The invention has the beneficial effects that: the method can quickly and intelligently select curves, algorithms and parameters and support model sharing, and adopts methods such as multithreading, cross validation, hyperparameter searching and the like to quickly and accurately extract the combination of logging curves, data mining methods and method parameters which are required to finish a target learning task, so that the method is favorable for accurately implementing logging data mining tasks such as logging curve reconstruction, rock physics classification and the like.

Detailed Description

The technical solutions in the embodiments of the present invention will be described below.
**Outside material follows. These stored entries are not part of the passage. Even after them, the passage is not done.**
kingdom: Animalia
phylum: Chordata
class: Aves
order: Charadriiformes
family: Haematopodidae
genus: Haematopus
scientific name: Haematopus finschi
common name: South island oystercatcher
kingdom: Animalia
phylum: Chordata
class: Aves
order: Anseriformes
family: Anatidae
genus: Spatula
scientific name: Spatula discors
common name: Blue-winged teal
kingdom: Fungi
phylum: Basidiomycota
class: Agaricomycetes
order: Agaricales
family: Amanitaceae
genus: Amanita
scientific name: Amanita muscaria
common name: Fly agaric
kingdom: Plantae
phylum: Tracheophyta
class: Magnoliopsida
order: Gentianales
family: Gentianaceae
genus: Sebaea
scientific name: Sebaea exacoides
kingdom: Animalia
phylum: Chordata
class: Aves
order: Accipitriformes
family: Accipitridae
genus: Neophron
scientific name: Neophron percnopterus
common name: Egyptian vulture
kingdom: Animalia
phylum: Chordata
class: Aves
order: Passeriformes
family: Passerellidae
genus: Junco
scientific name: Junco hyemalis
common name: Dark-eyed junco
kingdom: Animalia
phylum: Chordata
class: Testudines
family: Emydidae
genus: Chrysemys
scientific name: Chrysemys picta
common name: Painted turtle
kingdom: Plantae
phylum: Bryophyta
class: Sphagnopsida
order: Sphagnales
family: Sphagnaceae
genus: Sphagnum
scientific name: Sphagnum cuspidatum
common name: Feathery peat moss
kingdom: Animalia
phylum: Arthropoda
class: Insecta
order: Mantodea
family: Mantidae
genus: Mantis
A shared logging data mining method comprises the following steps:

the method comprises the following steps: inputting all logging curves related to a target learning task and learning samples consisting of the target curves, wherein the logging curves comprise a natural gamma curve, a natural potential curve, a neutron density curve and a resistivity curve, the target curves are porosity curves, then filling missing values of the learning samples into a mean value, deleting repeated depths of logging curve values, converting qualitative text data into a two-dimensional matrix, and finally carrying out normalization standardization operation on the two-dimensional matrix;

the correlation of the curves is calculated by the formula:

step three: the method comprises the steps of intelligently selecting an algorithm, calling empirical parameters of a support vector machine, Bayes and a gradient lifting tree in a rock physical data mining knowledge base, then dividing a learning sample according to a proportion of 0.7/0.3, using 10 times of cross validation synthesis to obtain the accuracy of various data mining methods, and searching a method with the highest accuracy as a data mining method;

step four: intelligently selecting parameters, dividing 1 thread according to the number of data mining methods to intelligently select the parameters of each method, automatically optimizing by using hyper-parameters, selecting the variation ranges of all the parameters, wherein the variation ranges of all the parameters are (kernel: 'linear', 'rbf', 'sigmoid'), (C: 0.1,0.2,0.3,0.4,0.5,0.6,0.7,0.8,0.9,1,2,4), (gamma: 0.125,0.25,0.5,1,2,4,6), (class _ weight: 'balanced', None), (decision _ function _ shape: 'oo', 'ovr'), adopting an iterative method, taking the ith parameter combination, calculating the accuracy of the method, if the accuracy of the ith parameter combination is higher than the accuracy of the i-1 parameter combination, updating the optimal parameter combination as the parameter, and otherwise, updating the parameter for the next time, until all possible combinations of the parameters are traversed, the optimal parameter combination of each method is finally determined, and the optimal parameter combination obtained from (kernel: 'linear'), (C: 4), (gamma: 0.125), (class _ weight: None) and (decision _ function _ shape: 'oo') is used for final data mining to obtain a data mining model;

The method can quickly and intelligently select curves, algorithms and parameters and support model sharing, and adopts methods such as multithreading, cross validation, hyperparameter searching and the like to quickly and accurately extract the combination of logging curves, data mining methods and method parameters which are required to finish a target learning task, so that the method is favorable for accurately implementing logging data mining tasks such as logging curve reconstruction, rock physics classification and the like.

Claims

1. A shared logging data mining method is characterized by comprising the following steps:

the correlation of the curves is calculated by the formula:

2. The method of claim 1, wherein in the first step, the well log curve includes but is not limited to a natural gamma curve, a natural potential curve, a neutron density curve, and a resistivity curve, and the target curve is a curve to be predicted, including but not limited to a porosity curve and a permeability curve.

3. The method of claim 1, wherein in step three, the methods called from the petrophysical data mining knowledge base include but are not limited to support vector machines, bayesian, and gradient boosting trees.